Required action 1: Revise the avalanche report by writing out everything from "The family of a" down to "on 28 December." with "avalanche" changed to "snowslide".
Required action 2: List every organization in which the avalanche report says Kate Vokes held a role.

Exercise passage:
******************************

Family of UK mother and son killed in Alps avalanche ‘beyond heartbroken’


The family of a mother and son who died in an avalanche in the French Alps have said they are “beyond heartbroken” by the tragedy.

Kate Vokes, 54, and Archie Vokes, 22, from Manchester were killed when the avalanche swept through an off-piste section of the resort of Saint-Gervais-les-Bains, near Mont Blanc, on 28 December.

In a statement, the family said: “We are beyond heartbroken at the loss of our beloved, wonderful Kate and Archie.

“Words cannot express how terrible we all feel nor the hole in our lives that has been left by this tragic accident. We kindly ask for privacy as we grieve together as a family.”

Kate Vokes was chair of the Oglesby Charitable Trust, a director of their family-owned property company Bruntwood, deputy chair of the Royal Exchange theatre and a trustee of charities Shared Health and Focused Care.

Archie Vokes was a personal trainer at Form in Manchester, and in the previous year had achieved his level 1 ski instructor qualification in Canada.

They were part of a group reportedly skiing far outside the designated slopes with an instructor when the avalanche hit. Local authorities said it occurred at an altitude of about 2,300 metres and travelled about 400 metres.

Kate and Archie Vokes had been skiing with other family members, the Bonneville public prosecutor’s office had said previously. Mountain gendarmes said the avalanche appeared to have been set off by a group of skiers higher up the slopes.

A third skier, the instructor, was also buried but was wearing an avalanche detector and was quickly found. He was said to have sustained light injuries. Five other people escaped, including the husband and father of the deceased.

A search-and-rescue effort was deployed, which included about 20 rescuers, two dog teams, a doctor and two helicopters, lasting about five hours. The prosecutor’s office added that a manslaughter investigation has been opened by police in nearby Chamonix.

Jean-Luc Boch, the president of the Association of Mountain Station Mayors, said there was no such thing as risk-free off-piste skiing.

“Zero risk doesn’t exist off-piste,” he told FrenchInfo. “There is a risk and that risk exists even if you are accompanied by professionals, by guides, by ski instructors … there is always a risk weighing over you.”

A Foreign Office spokesperson said: “We are supporting the family of two British people who died in France and are in contact with the local authorities.”

******************************

Information:
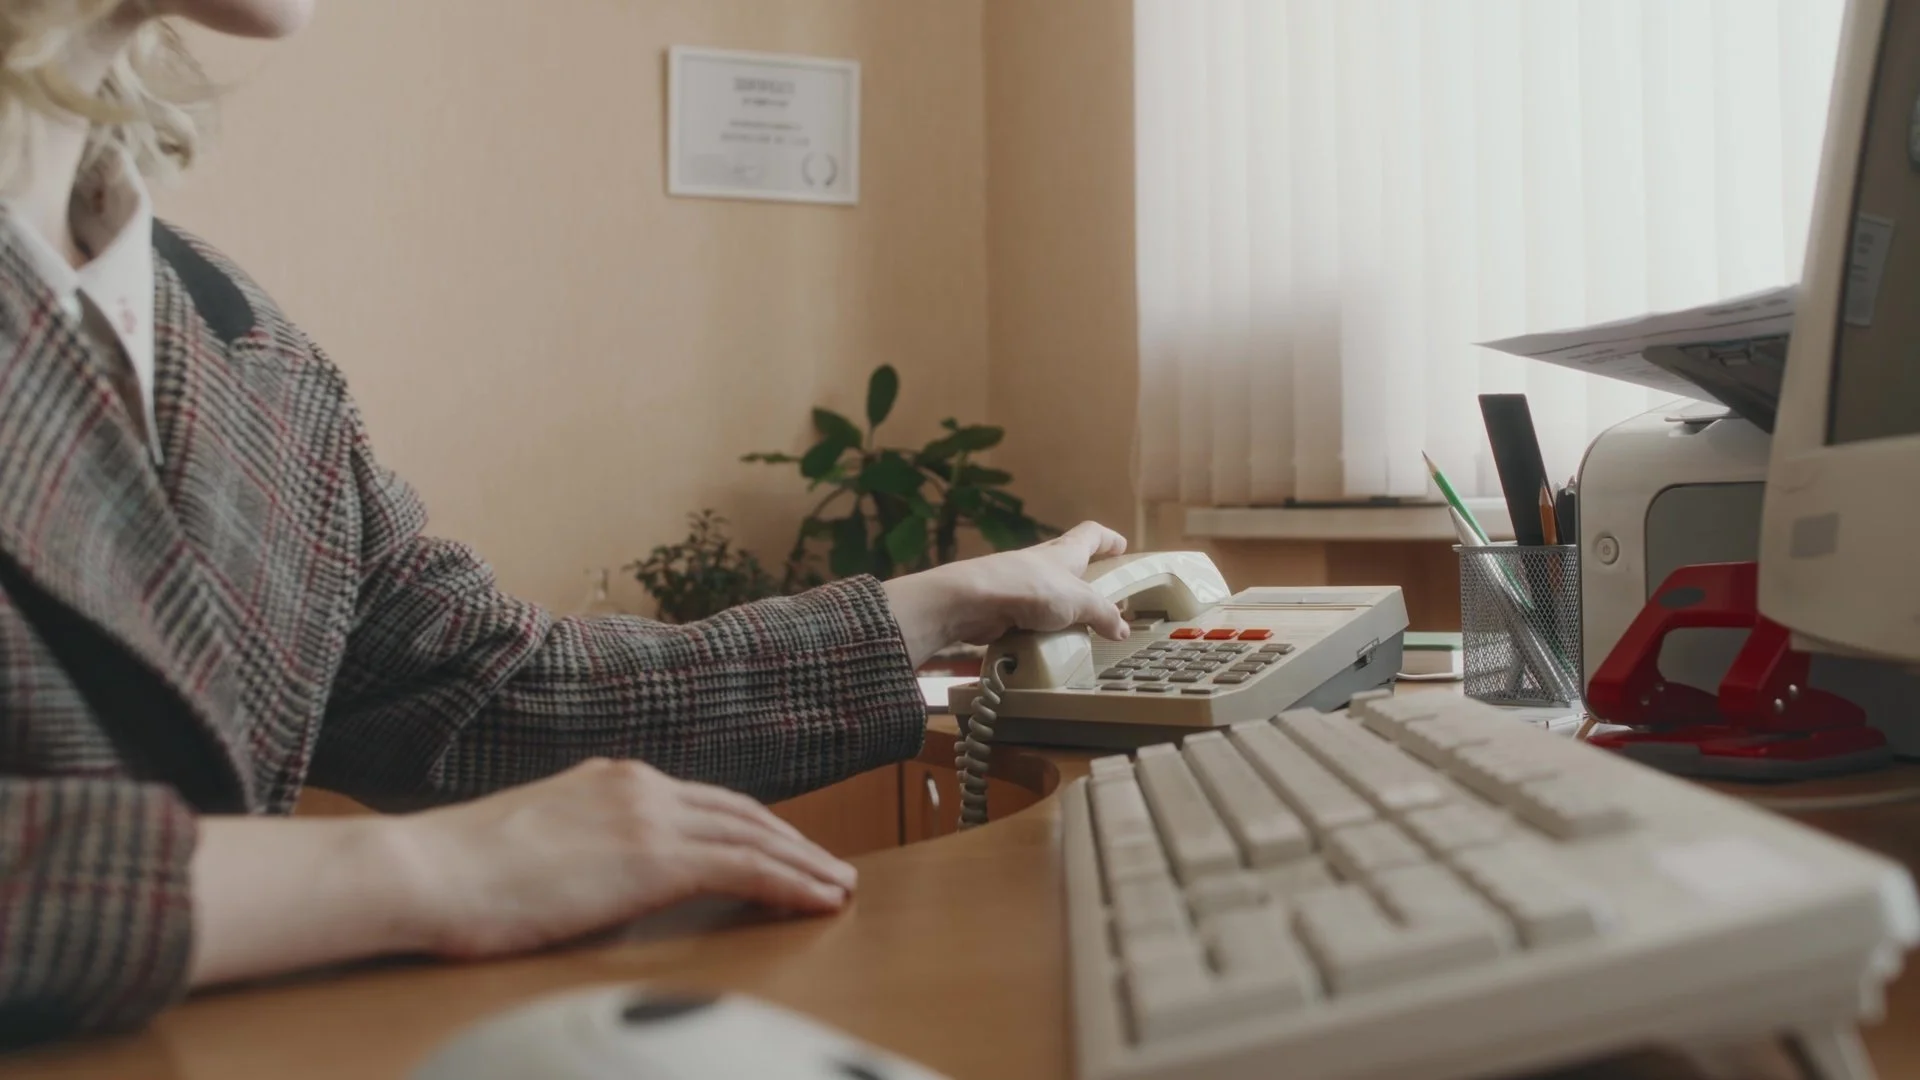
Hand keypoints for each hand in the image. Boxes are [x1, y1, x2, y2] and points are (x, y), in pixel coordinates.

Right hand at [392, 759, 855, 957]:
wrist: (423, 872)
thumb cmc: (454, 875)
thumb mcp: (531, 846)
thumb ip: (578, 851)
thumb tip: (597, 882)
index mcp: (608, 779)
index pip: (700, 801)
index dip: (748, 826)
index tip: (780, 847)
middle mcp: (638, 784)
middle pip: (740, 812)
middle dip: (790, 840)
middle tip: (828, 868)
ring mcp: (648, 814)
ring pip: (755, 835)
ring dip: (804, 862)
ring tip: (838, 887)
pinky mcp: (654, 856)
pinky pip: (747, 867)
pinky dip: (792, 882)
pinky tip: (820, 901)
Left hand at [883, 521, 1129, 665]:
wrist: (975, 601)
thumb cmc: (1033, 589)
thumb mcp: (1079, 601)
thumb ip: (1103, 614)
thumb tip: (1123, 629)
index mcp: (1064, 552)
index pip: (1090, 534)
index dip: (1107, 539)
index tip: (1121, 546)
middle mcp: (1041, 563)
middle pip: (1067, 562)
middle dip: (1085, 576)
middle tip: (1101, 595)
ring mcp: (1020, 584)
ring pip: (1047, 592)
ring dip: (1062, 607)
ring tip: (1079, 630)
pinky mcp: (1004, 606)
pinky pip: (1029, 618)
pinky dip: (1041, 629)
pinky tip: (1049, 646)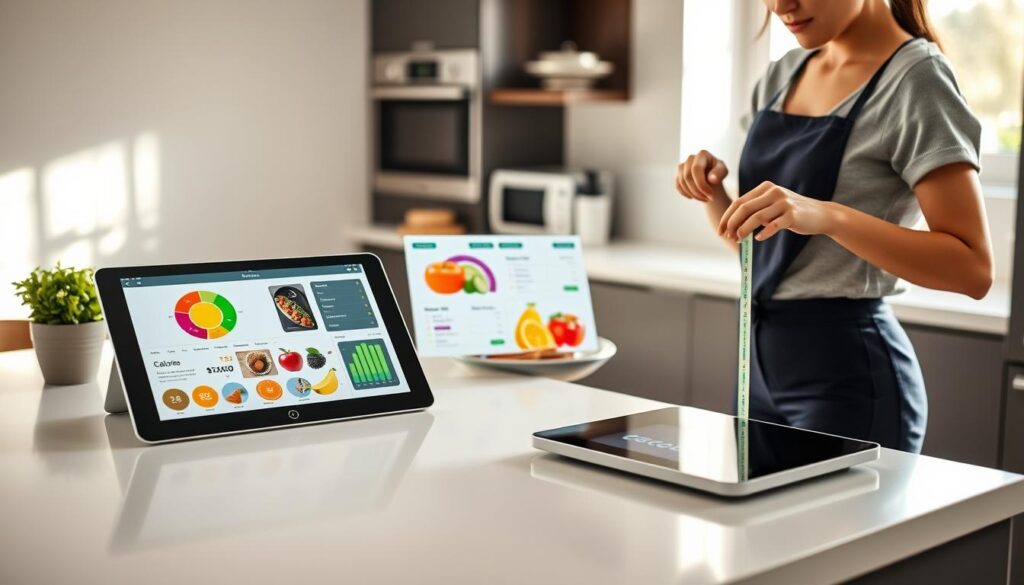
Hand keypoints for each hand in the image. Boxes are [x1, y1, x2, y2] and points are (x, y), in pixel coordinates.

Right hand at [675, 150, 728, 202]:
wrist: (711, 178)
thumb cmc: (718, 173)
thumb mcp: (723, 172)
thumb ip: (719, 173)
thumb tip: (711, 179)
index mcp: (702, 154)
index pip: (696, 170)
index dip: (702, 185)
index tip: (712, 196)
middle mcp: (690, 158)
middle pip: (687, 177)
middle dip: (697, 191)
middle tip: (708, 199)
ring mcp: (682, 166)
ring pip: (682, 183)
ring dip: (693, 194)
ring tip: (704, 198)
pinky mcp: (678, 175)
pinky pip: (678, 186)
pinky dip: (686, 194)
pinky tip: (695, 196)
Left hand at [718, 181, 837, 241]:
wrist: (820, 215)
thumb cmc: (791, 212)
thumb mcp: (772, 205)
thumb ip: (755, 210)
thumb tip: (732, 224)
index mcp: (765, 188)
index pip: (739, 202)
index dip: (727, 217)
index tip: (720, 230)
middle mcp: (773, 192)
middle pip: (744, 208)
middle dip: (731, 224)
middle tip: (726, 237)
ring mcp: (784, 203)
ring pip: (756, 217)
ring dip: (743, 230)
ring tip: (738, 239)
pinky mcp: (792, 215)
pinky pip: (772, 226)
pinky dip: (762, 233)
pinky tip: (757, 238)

******************************

Response 1:
The family of a mother and son who died in an snowslide in the French Alps have said they are “beyond heartbroken” by the tragedy.

Kate Vokes, 54, and Archie Vokes, 22, from Manchester were killed when the snowslide swept through an off-piste section of the resort of Saint-Gervais-les-Bains, near Mont Blanc, on 28 December.

Response 2:
- Oglesby Charitable Trust
- Bruntwood
- Royal Exchange theatre
- Shared Health
- Focused Care